Mit staatlicher Projekt- und Förderhuberei komme man nicht weit. „Noch gut in Erinnerung sind die selbstbewussten Proklamationen der Schröder-Regierung in der rot-grünen Koalitionsvereinbarung. Man wollte den aktivierenden Staat an die Stelle des schlanken Staates setzen und die Verwaltungsmodernisierung vorantreiben. Ein wesentlicher Punkt war, alle onlinefähigen Dienstleistungen des Bundes im Internet anzubieten - dem Bürger, der Wirtschaft und anderen Verwaltungen. Das Ärzteteam am Kabinettstisch verabreichte dem Patienten Bundesverwaltung weine Therapie: Internettechnologie als Allheilmittel gegen Lähmungserscheinungen, einhergehend mit unterentwickelten Kommunikationsfähigkeiten und einer dicken Staubschicht. ‚BundOnline 2005’ hieß der Heilplan. Rund 18 Modellprojekte erhielten Finanzspritzen in insgesamt dreistelliger Millionenhöhe, um den Patienten Leben einzuhauchen“, weiß Nadolski. Das Jahr 2005 sei nun lange vorbei und das Ergebnis insgesamt ernüchternd: einige Projekte würden gar nicht mehr existieren, andere dümpeln vor sich hin und der Rest habe nicht die erhoffte Nuterzfrequenz, was natürlich jede Wirtschaftlichkeitsbetrachtung zur Farce werden lässt. Das Ganze verdiene einen Ehrenplatz im Schwarzbuch des Bundes der Steuerzahler.

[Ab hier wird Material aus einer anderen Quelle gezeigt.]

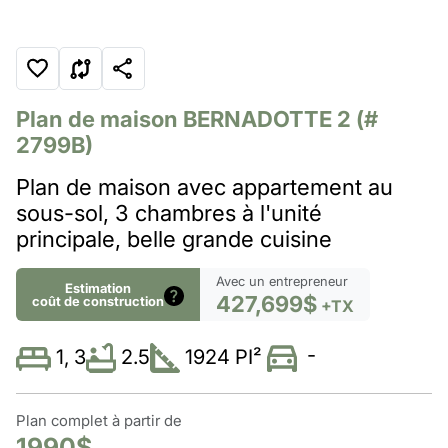
Plan de maison
BERNADOTTE 2
(#
2799B)
Plan de maison avec appartement au
sous-sol, 3 chambres à l'unité
principale, belle grande cuisine
Avec un entrepreneur
Estimation
427,699$
coût de construction
+TX
-
2.5
1924 PI²
1, 3
Plan complet à partir de
1990$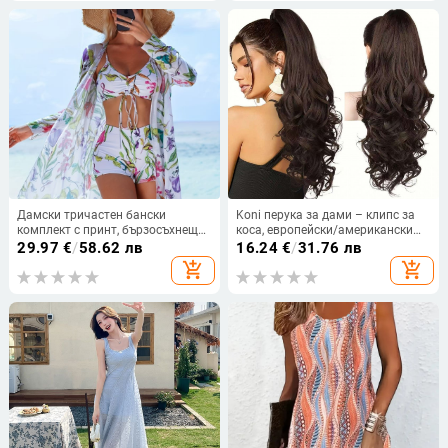
Дамски тричастен бански
Koni перука за дами – клипс за
комплект с принт, бързосъхнещ
коса, европейски/американски
полиестер със спандекс
стил, големи вълни, дълга
29.97
€
/
58.62 лв
16.24
€
/
31.76 лв
(82%/18%), подплънки за бюст
пухкава коса
add_shopping_cart
add_shopping_cart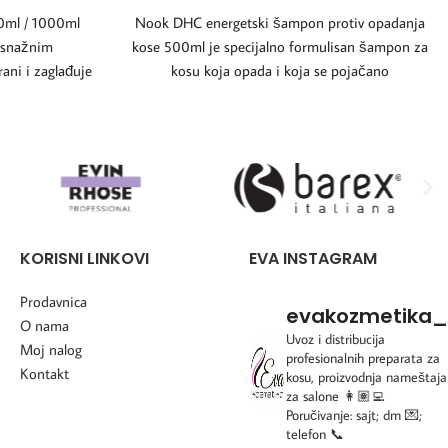
0ml / 1000ml
Nook DHC energetski šampon protiv opadanja
a snažnim
kose 500ml je specijalno formulisan šampon za
ani i zaglađuje
kosu koja opada i koja se pojačano
KORISNI LINKOVI
EVA INSTAGRAM
Prodavnica
evakozmetika_
O nama
Uvoz i distribucija
Moj nalog
profesionalnih preparata za
Kontakt
kosu, proizvodnja nameštaja
za salone
👩🏽‍💻
Poručivanje: sajt; dm 💌;
telefon 📞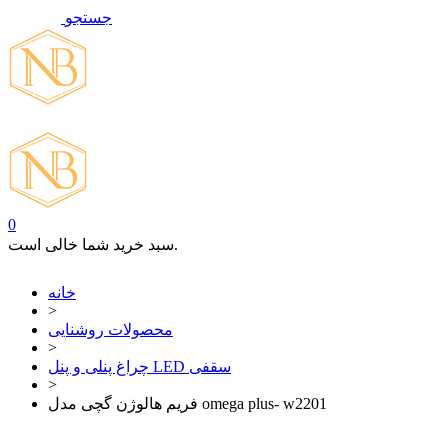
جستجو
فهرست
تماس با ما
0
سبد خرید شما خالی است.
خانه
>
محصولات روشنایی
>
چراغ پنلی و پنل LED سقفی
>
فریم هالوژن گچی مدل omega plus- w2201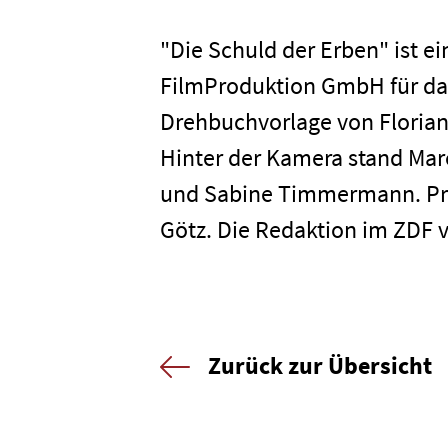
"Die Schuld der Erben" ist 
Kontakt
FilmProduktion GmbH für das
Drehbuchvorlage von Florian
Newsletter
Datenschutz
Hinter der Kamera stand Mar
und Sabine Timmermann. Prod
Götz. Die Redaktion im ZDF v
Zurück zur Übersicht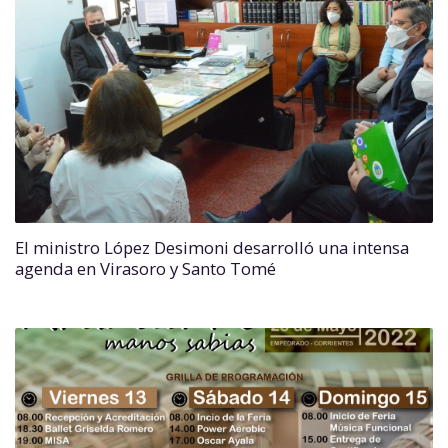
El ministro López Desimoni desarrolló una intensa
agenda en Virasoro y Santo Tomé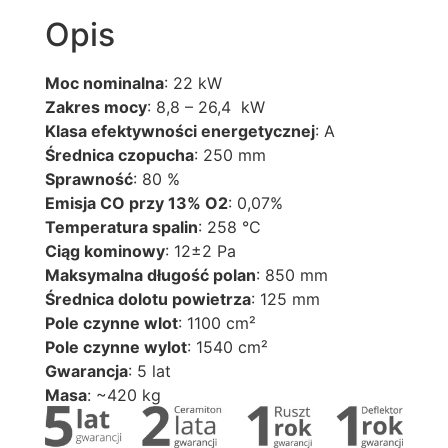
Opis
Moc nominalna
: 22 kW
Zakres mocy
: 8,8 – 26,4 kW
Klasa efektywności energetycznej
: A
Średnica czopucha
: 250 mm
Sprawność
: 80 %
Emisja CO przy 13% O2
: 0,07%
Temperatura spalin
: 258 °C
Ciąg kominowy
: 12±2 Pa
Maksymalna długość polan
: 850 mm
Średnica dolotu powietrza
: 125 mm
Pole czynne wlot
: 1100 cm²
Pole czynne wylot
: 1540 cm²
Gwarancja
: 5 lat
Masa
: ~420 kg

„Das Kabinett-Ärzteteam hat seinerzeit etwas Wesentliches vergessen: wo krankt der Patient und welche Therapie macht Sinn? Wer braucht die Internetdienstleistungen des Bundes, was muss getan werden damit diese auch genutzt werden, wie können Doppelentwicklungen vermieden werden? Ohne Anamnese gibt es keine erfolgreiche Medikation, so viel ist klar. Die verstorbenen Patienten des BundOnline-Projektes wurden in aller Stille zu Grabe getragen und die Todesursache lautet in allen Fällen ‚ärztliches Versagen’“, resümiert Nadolski.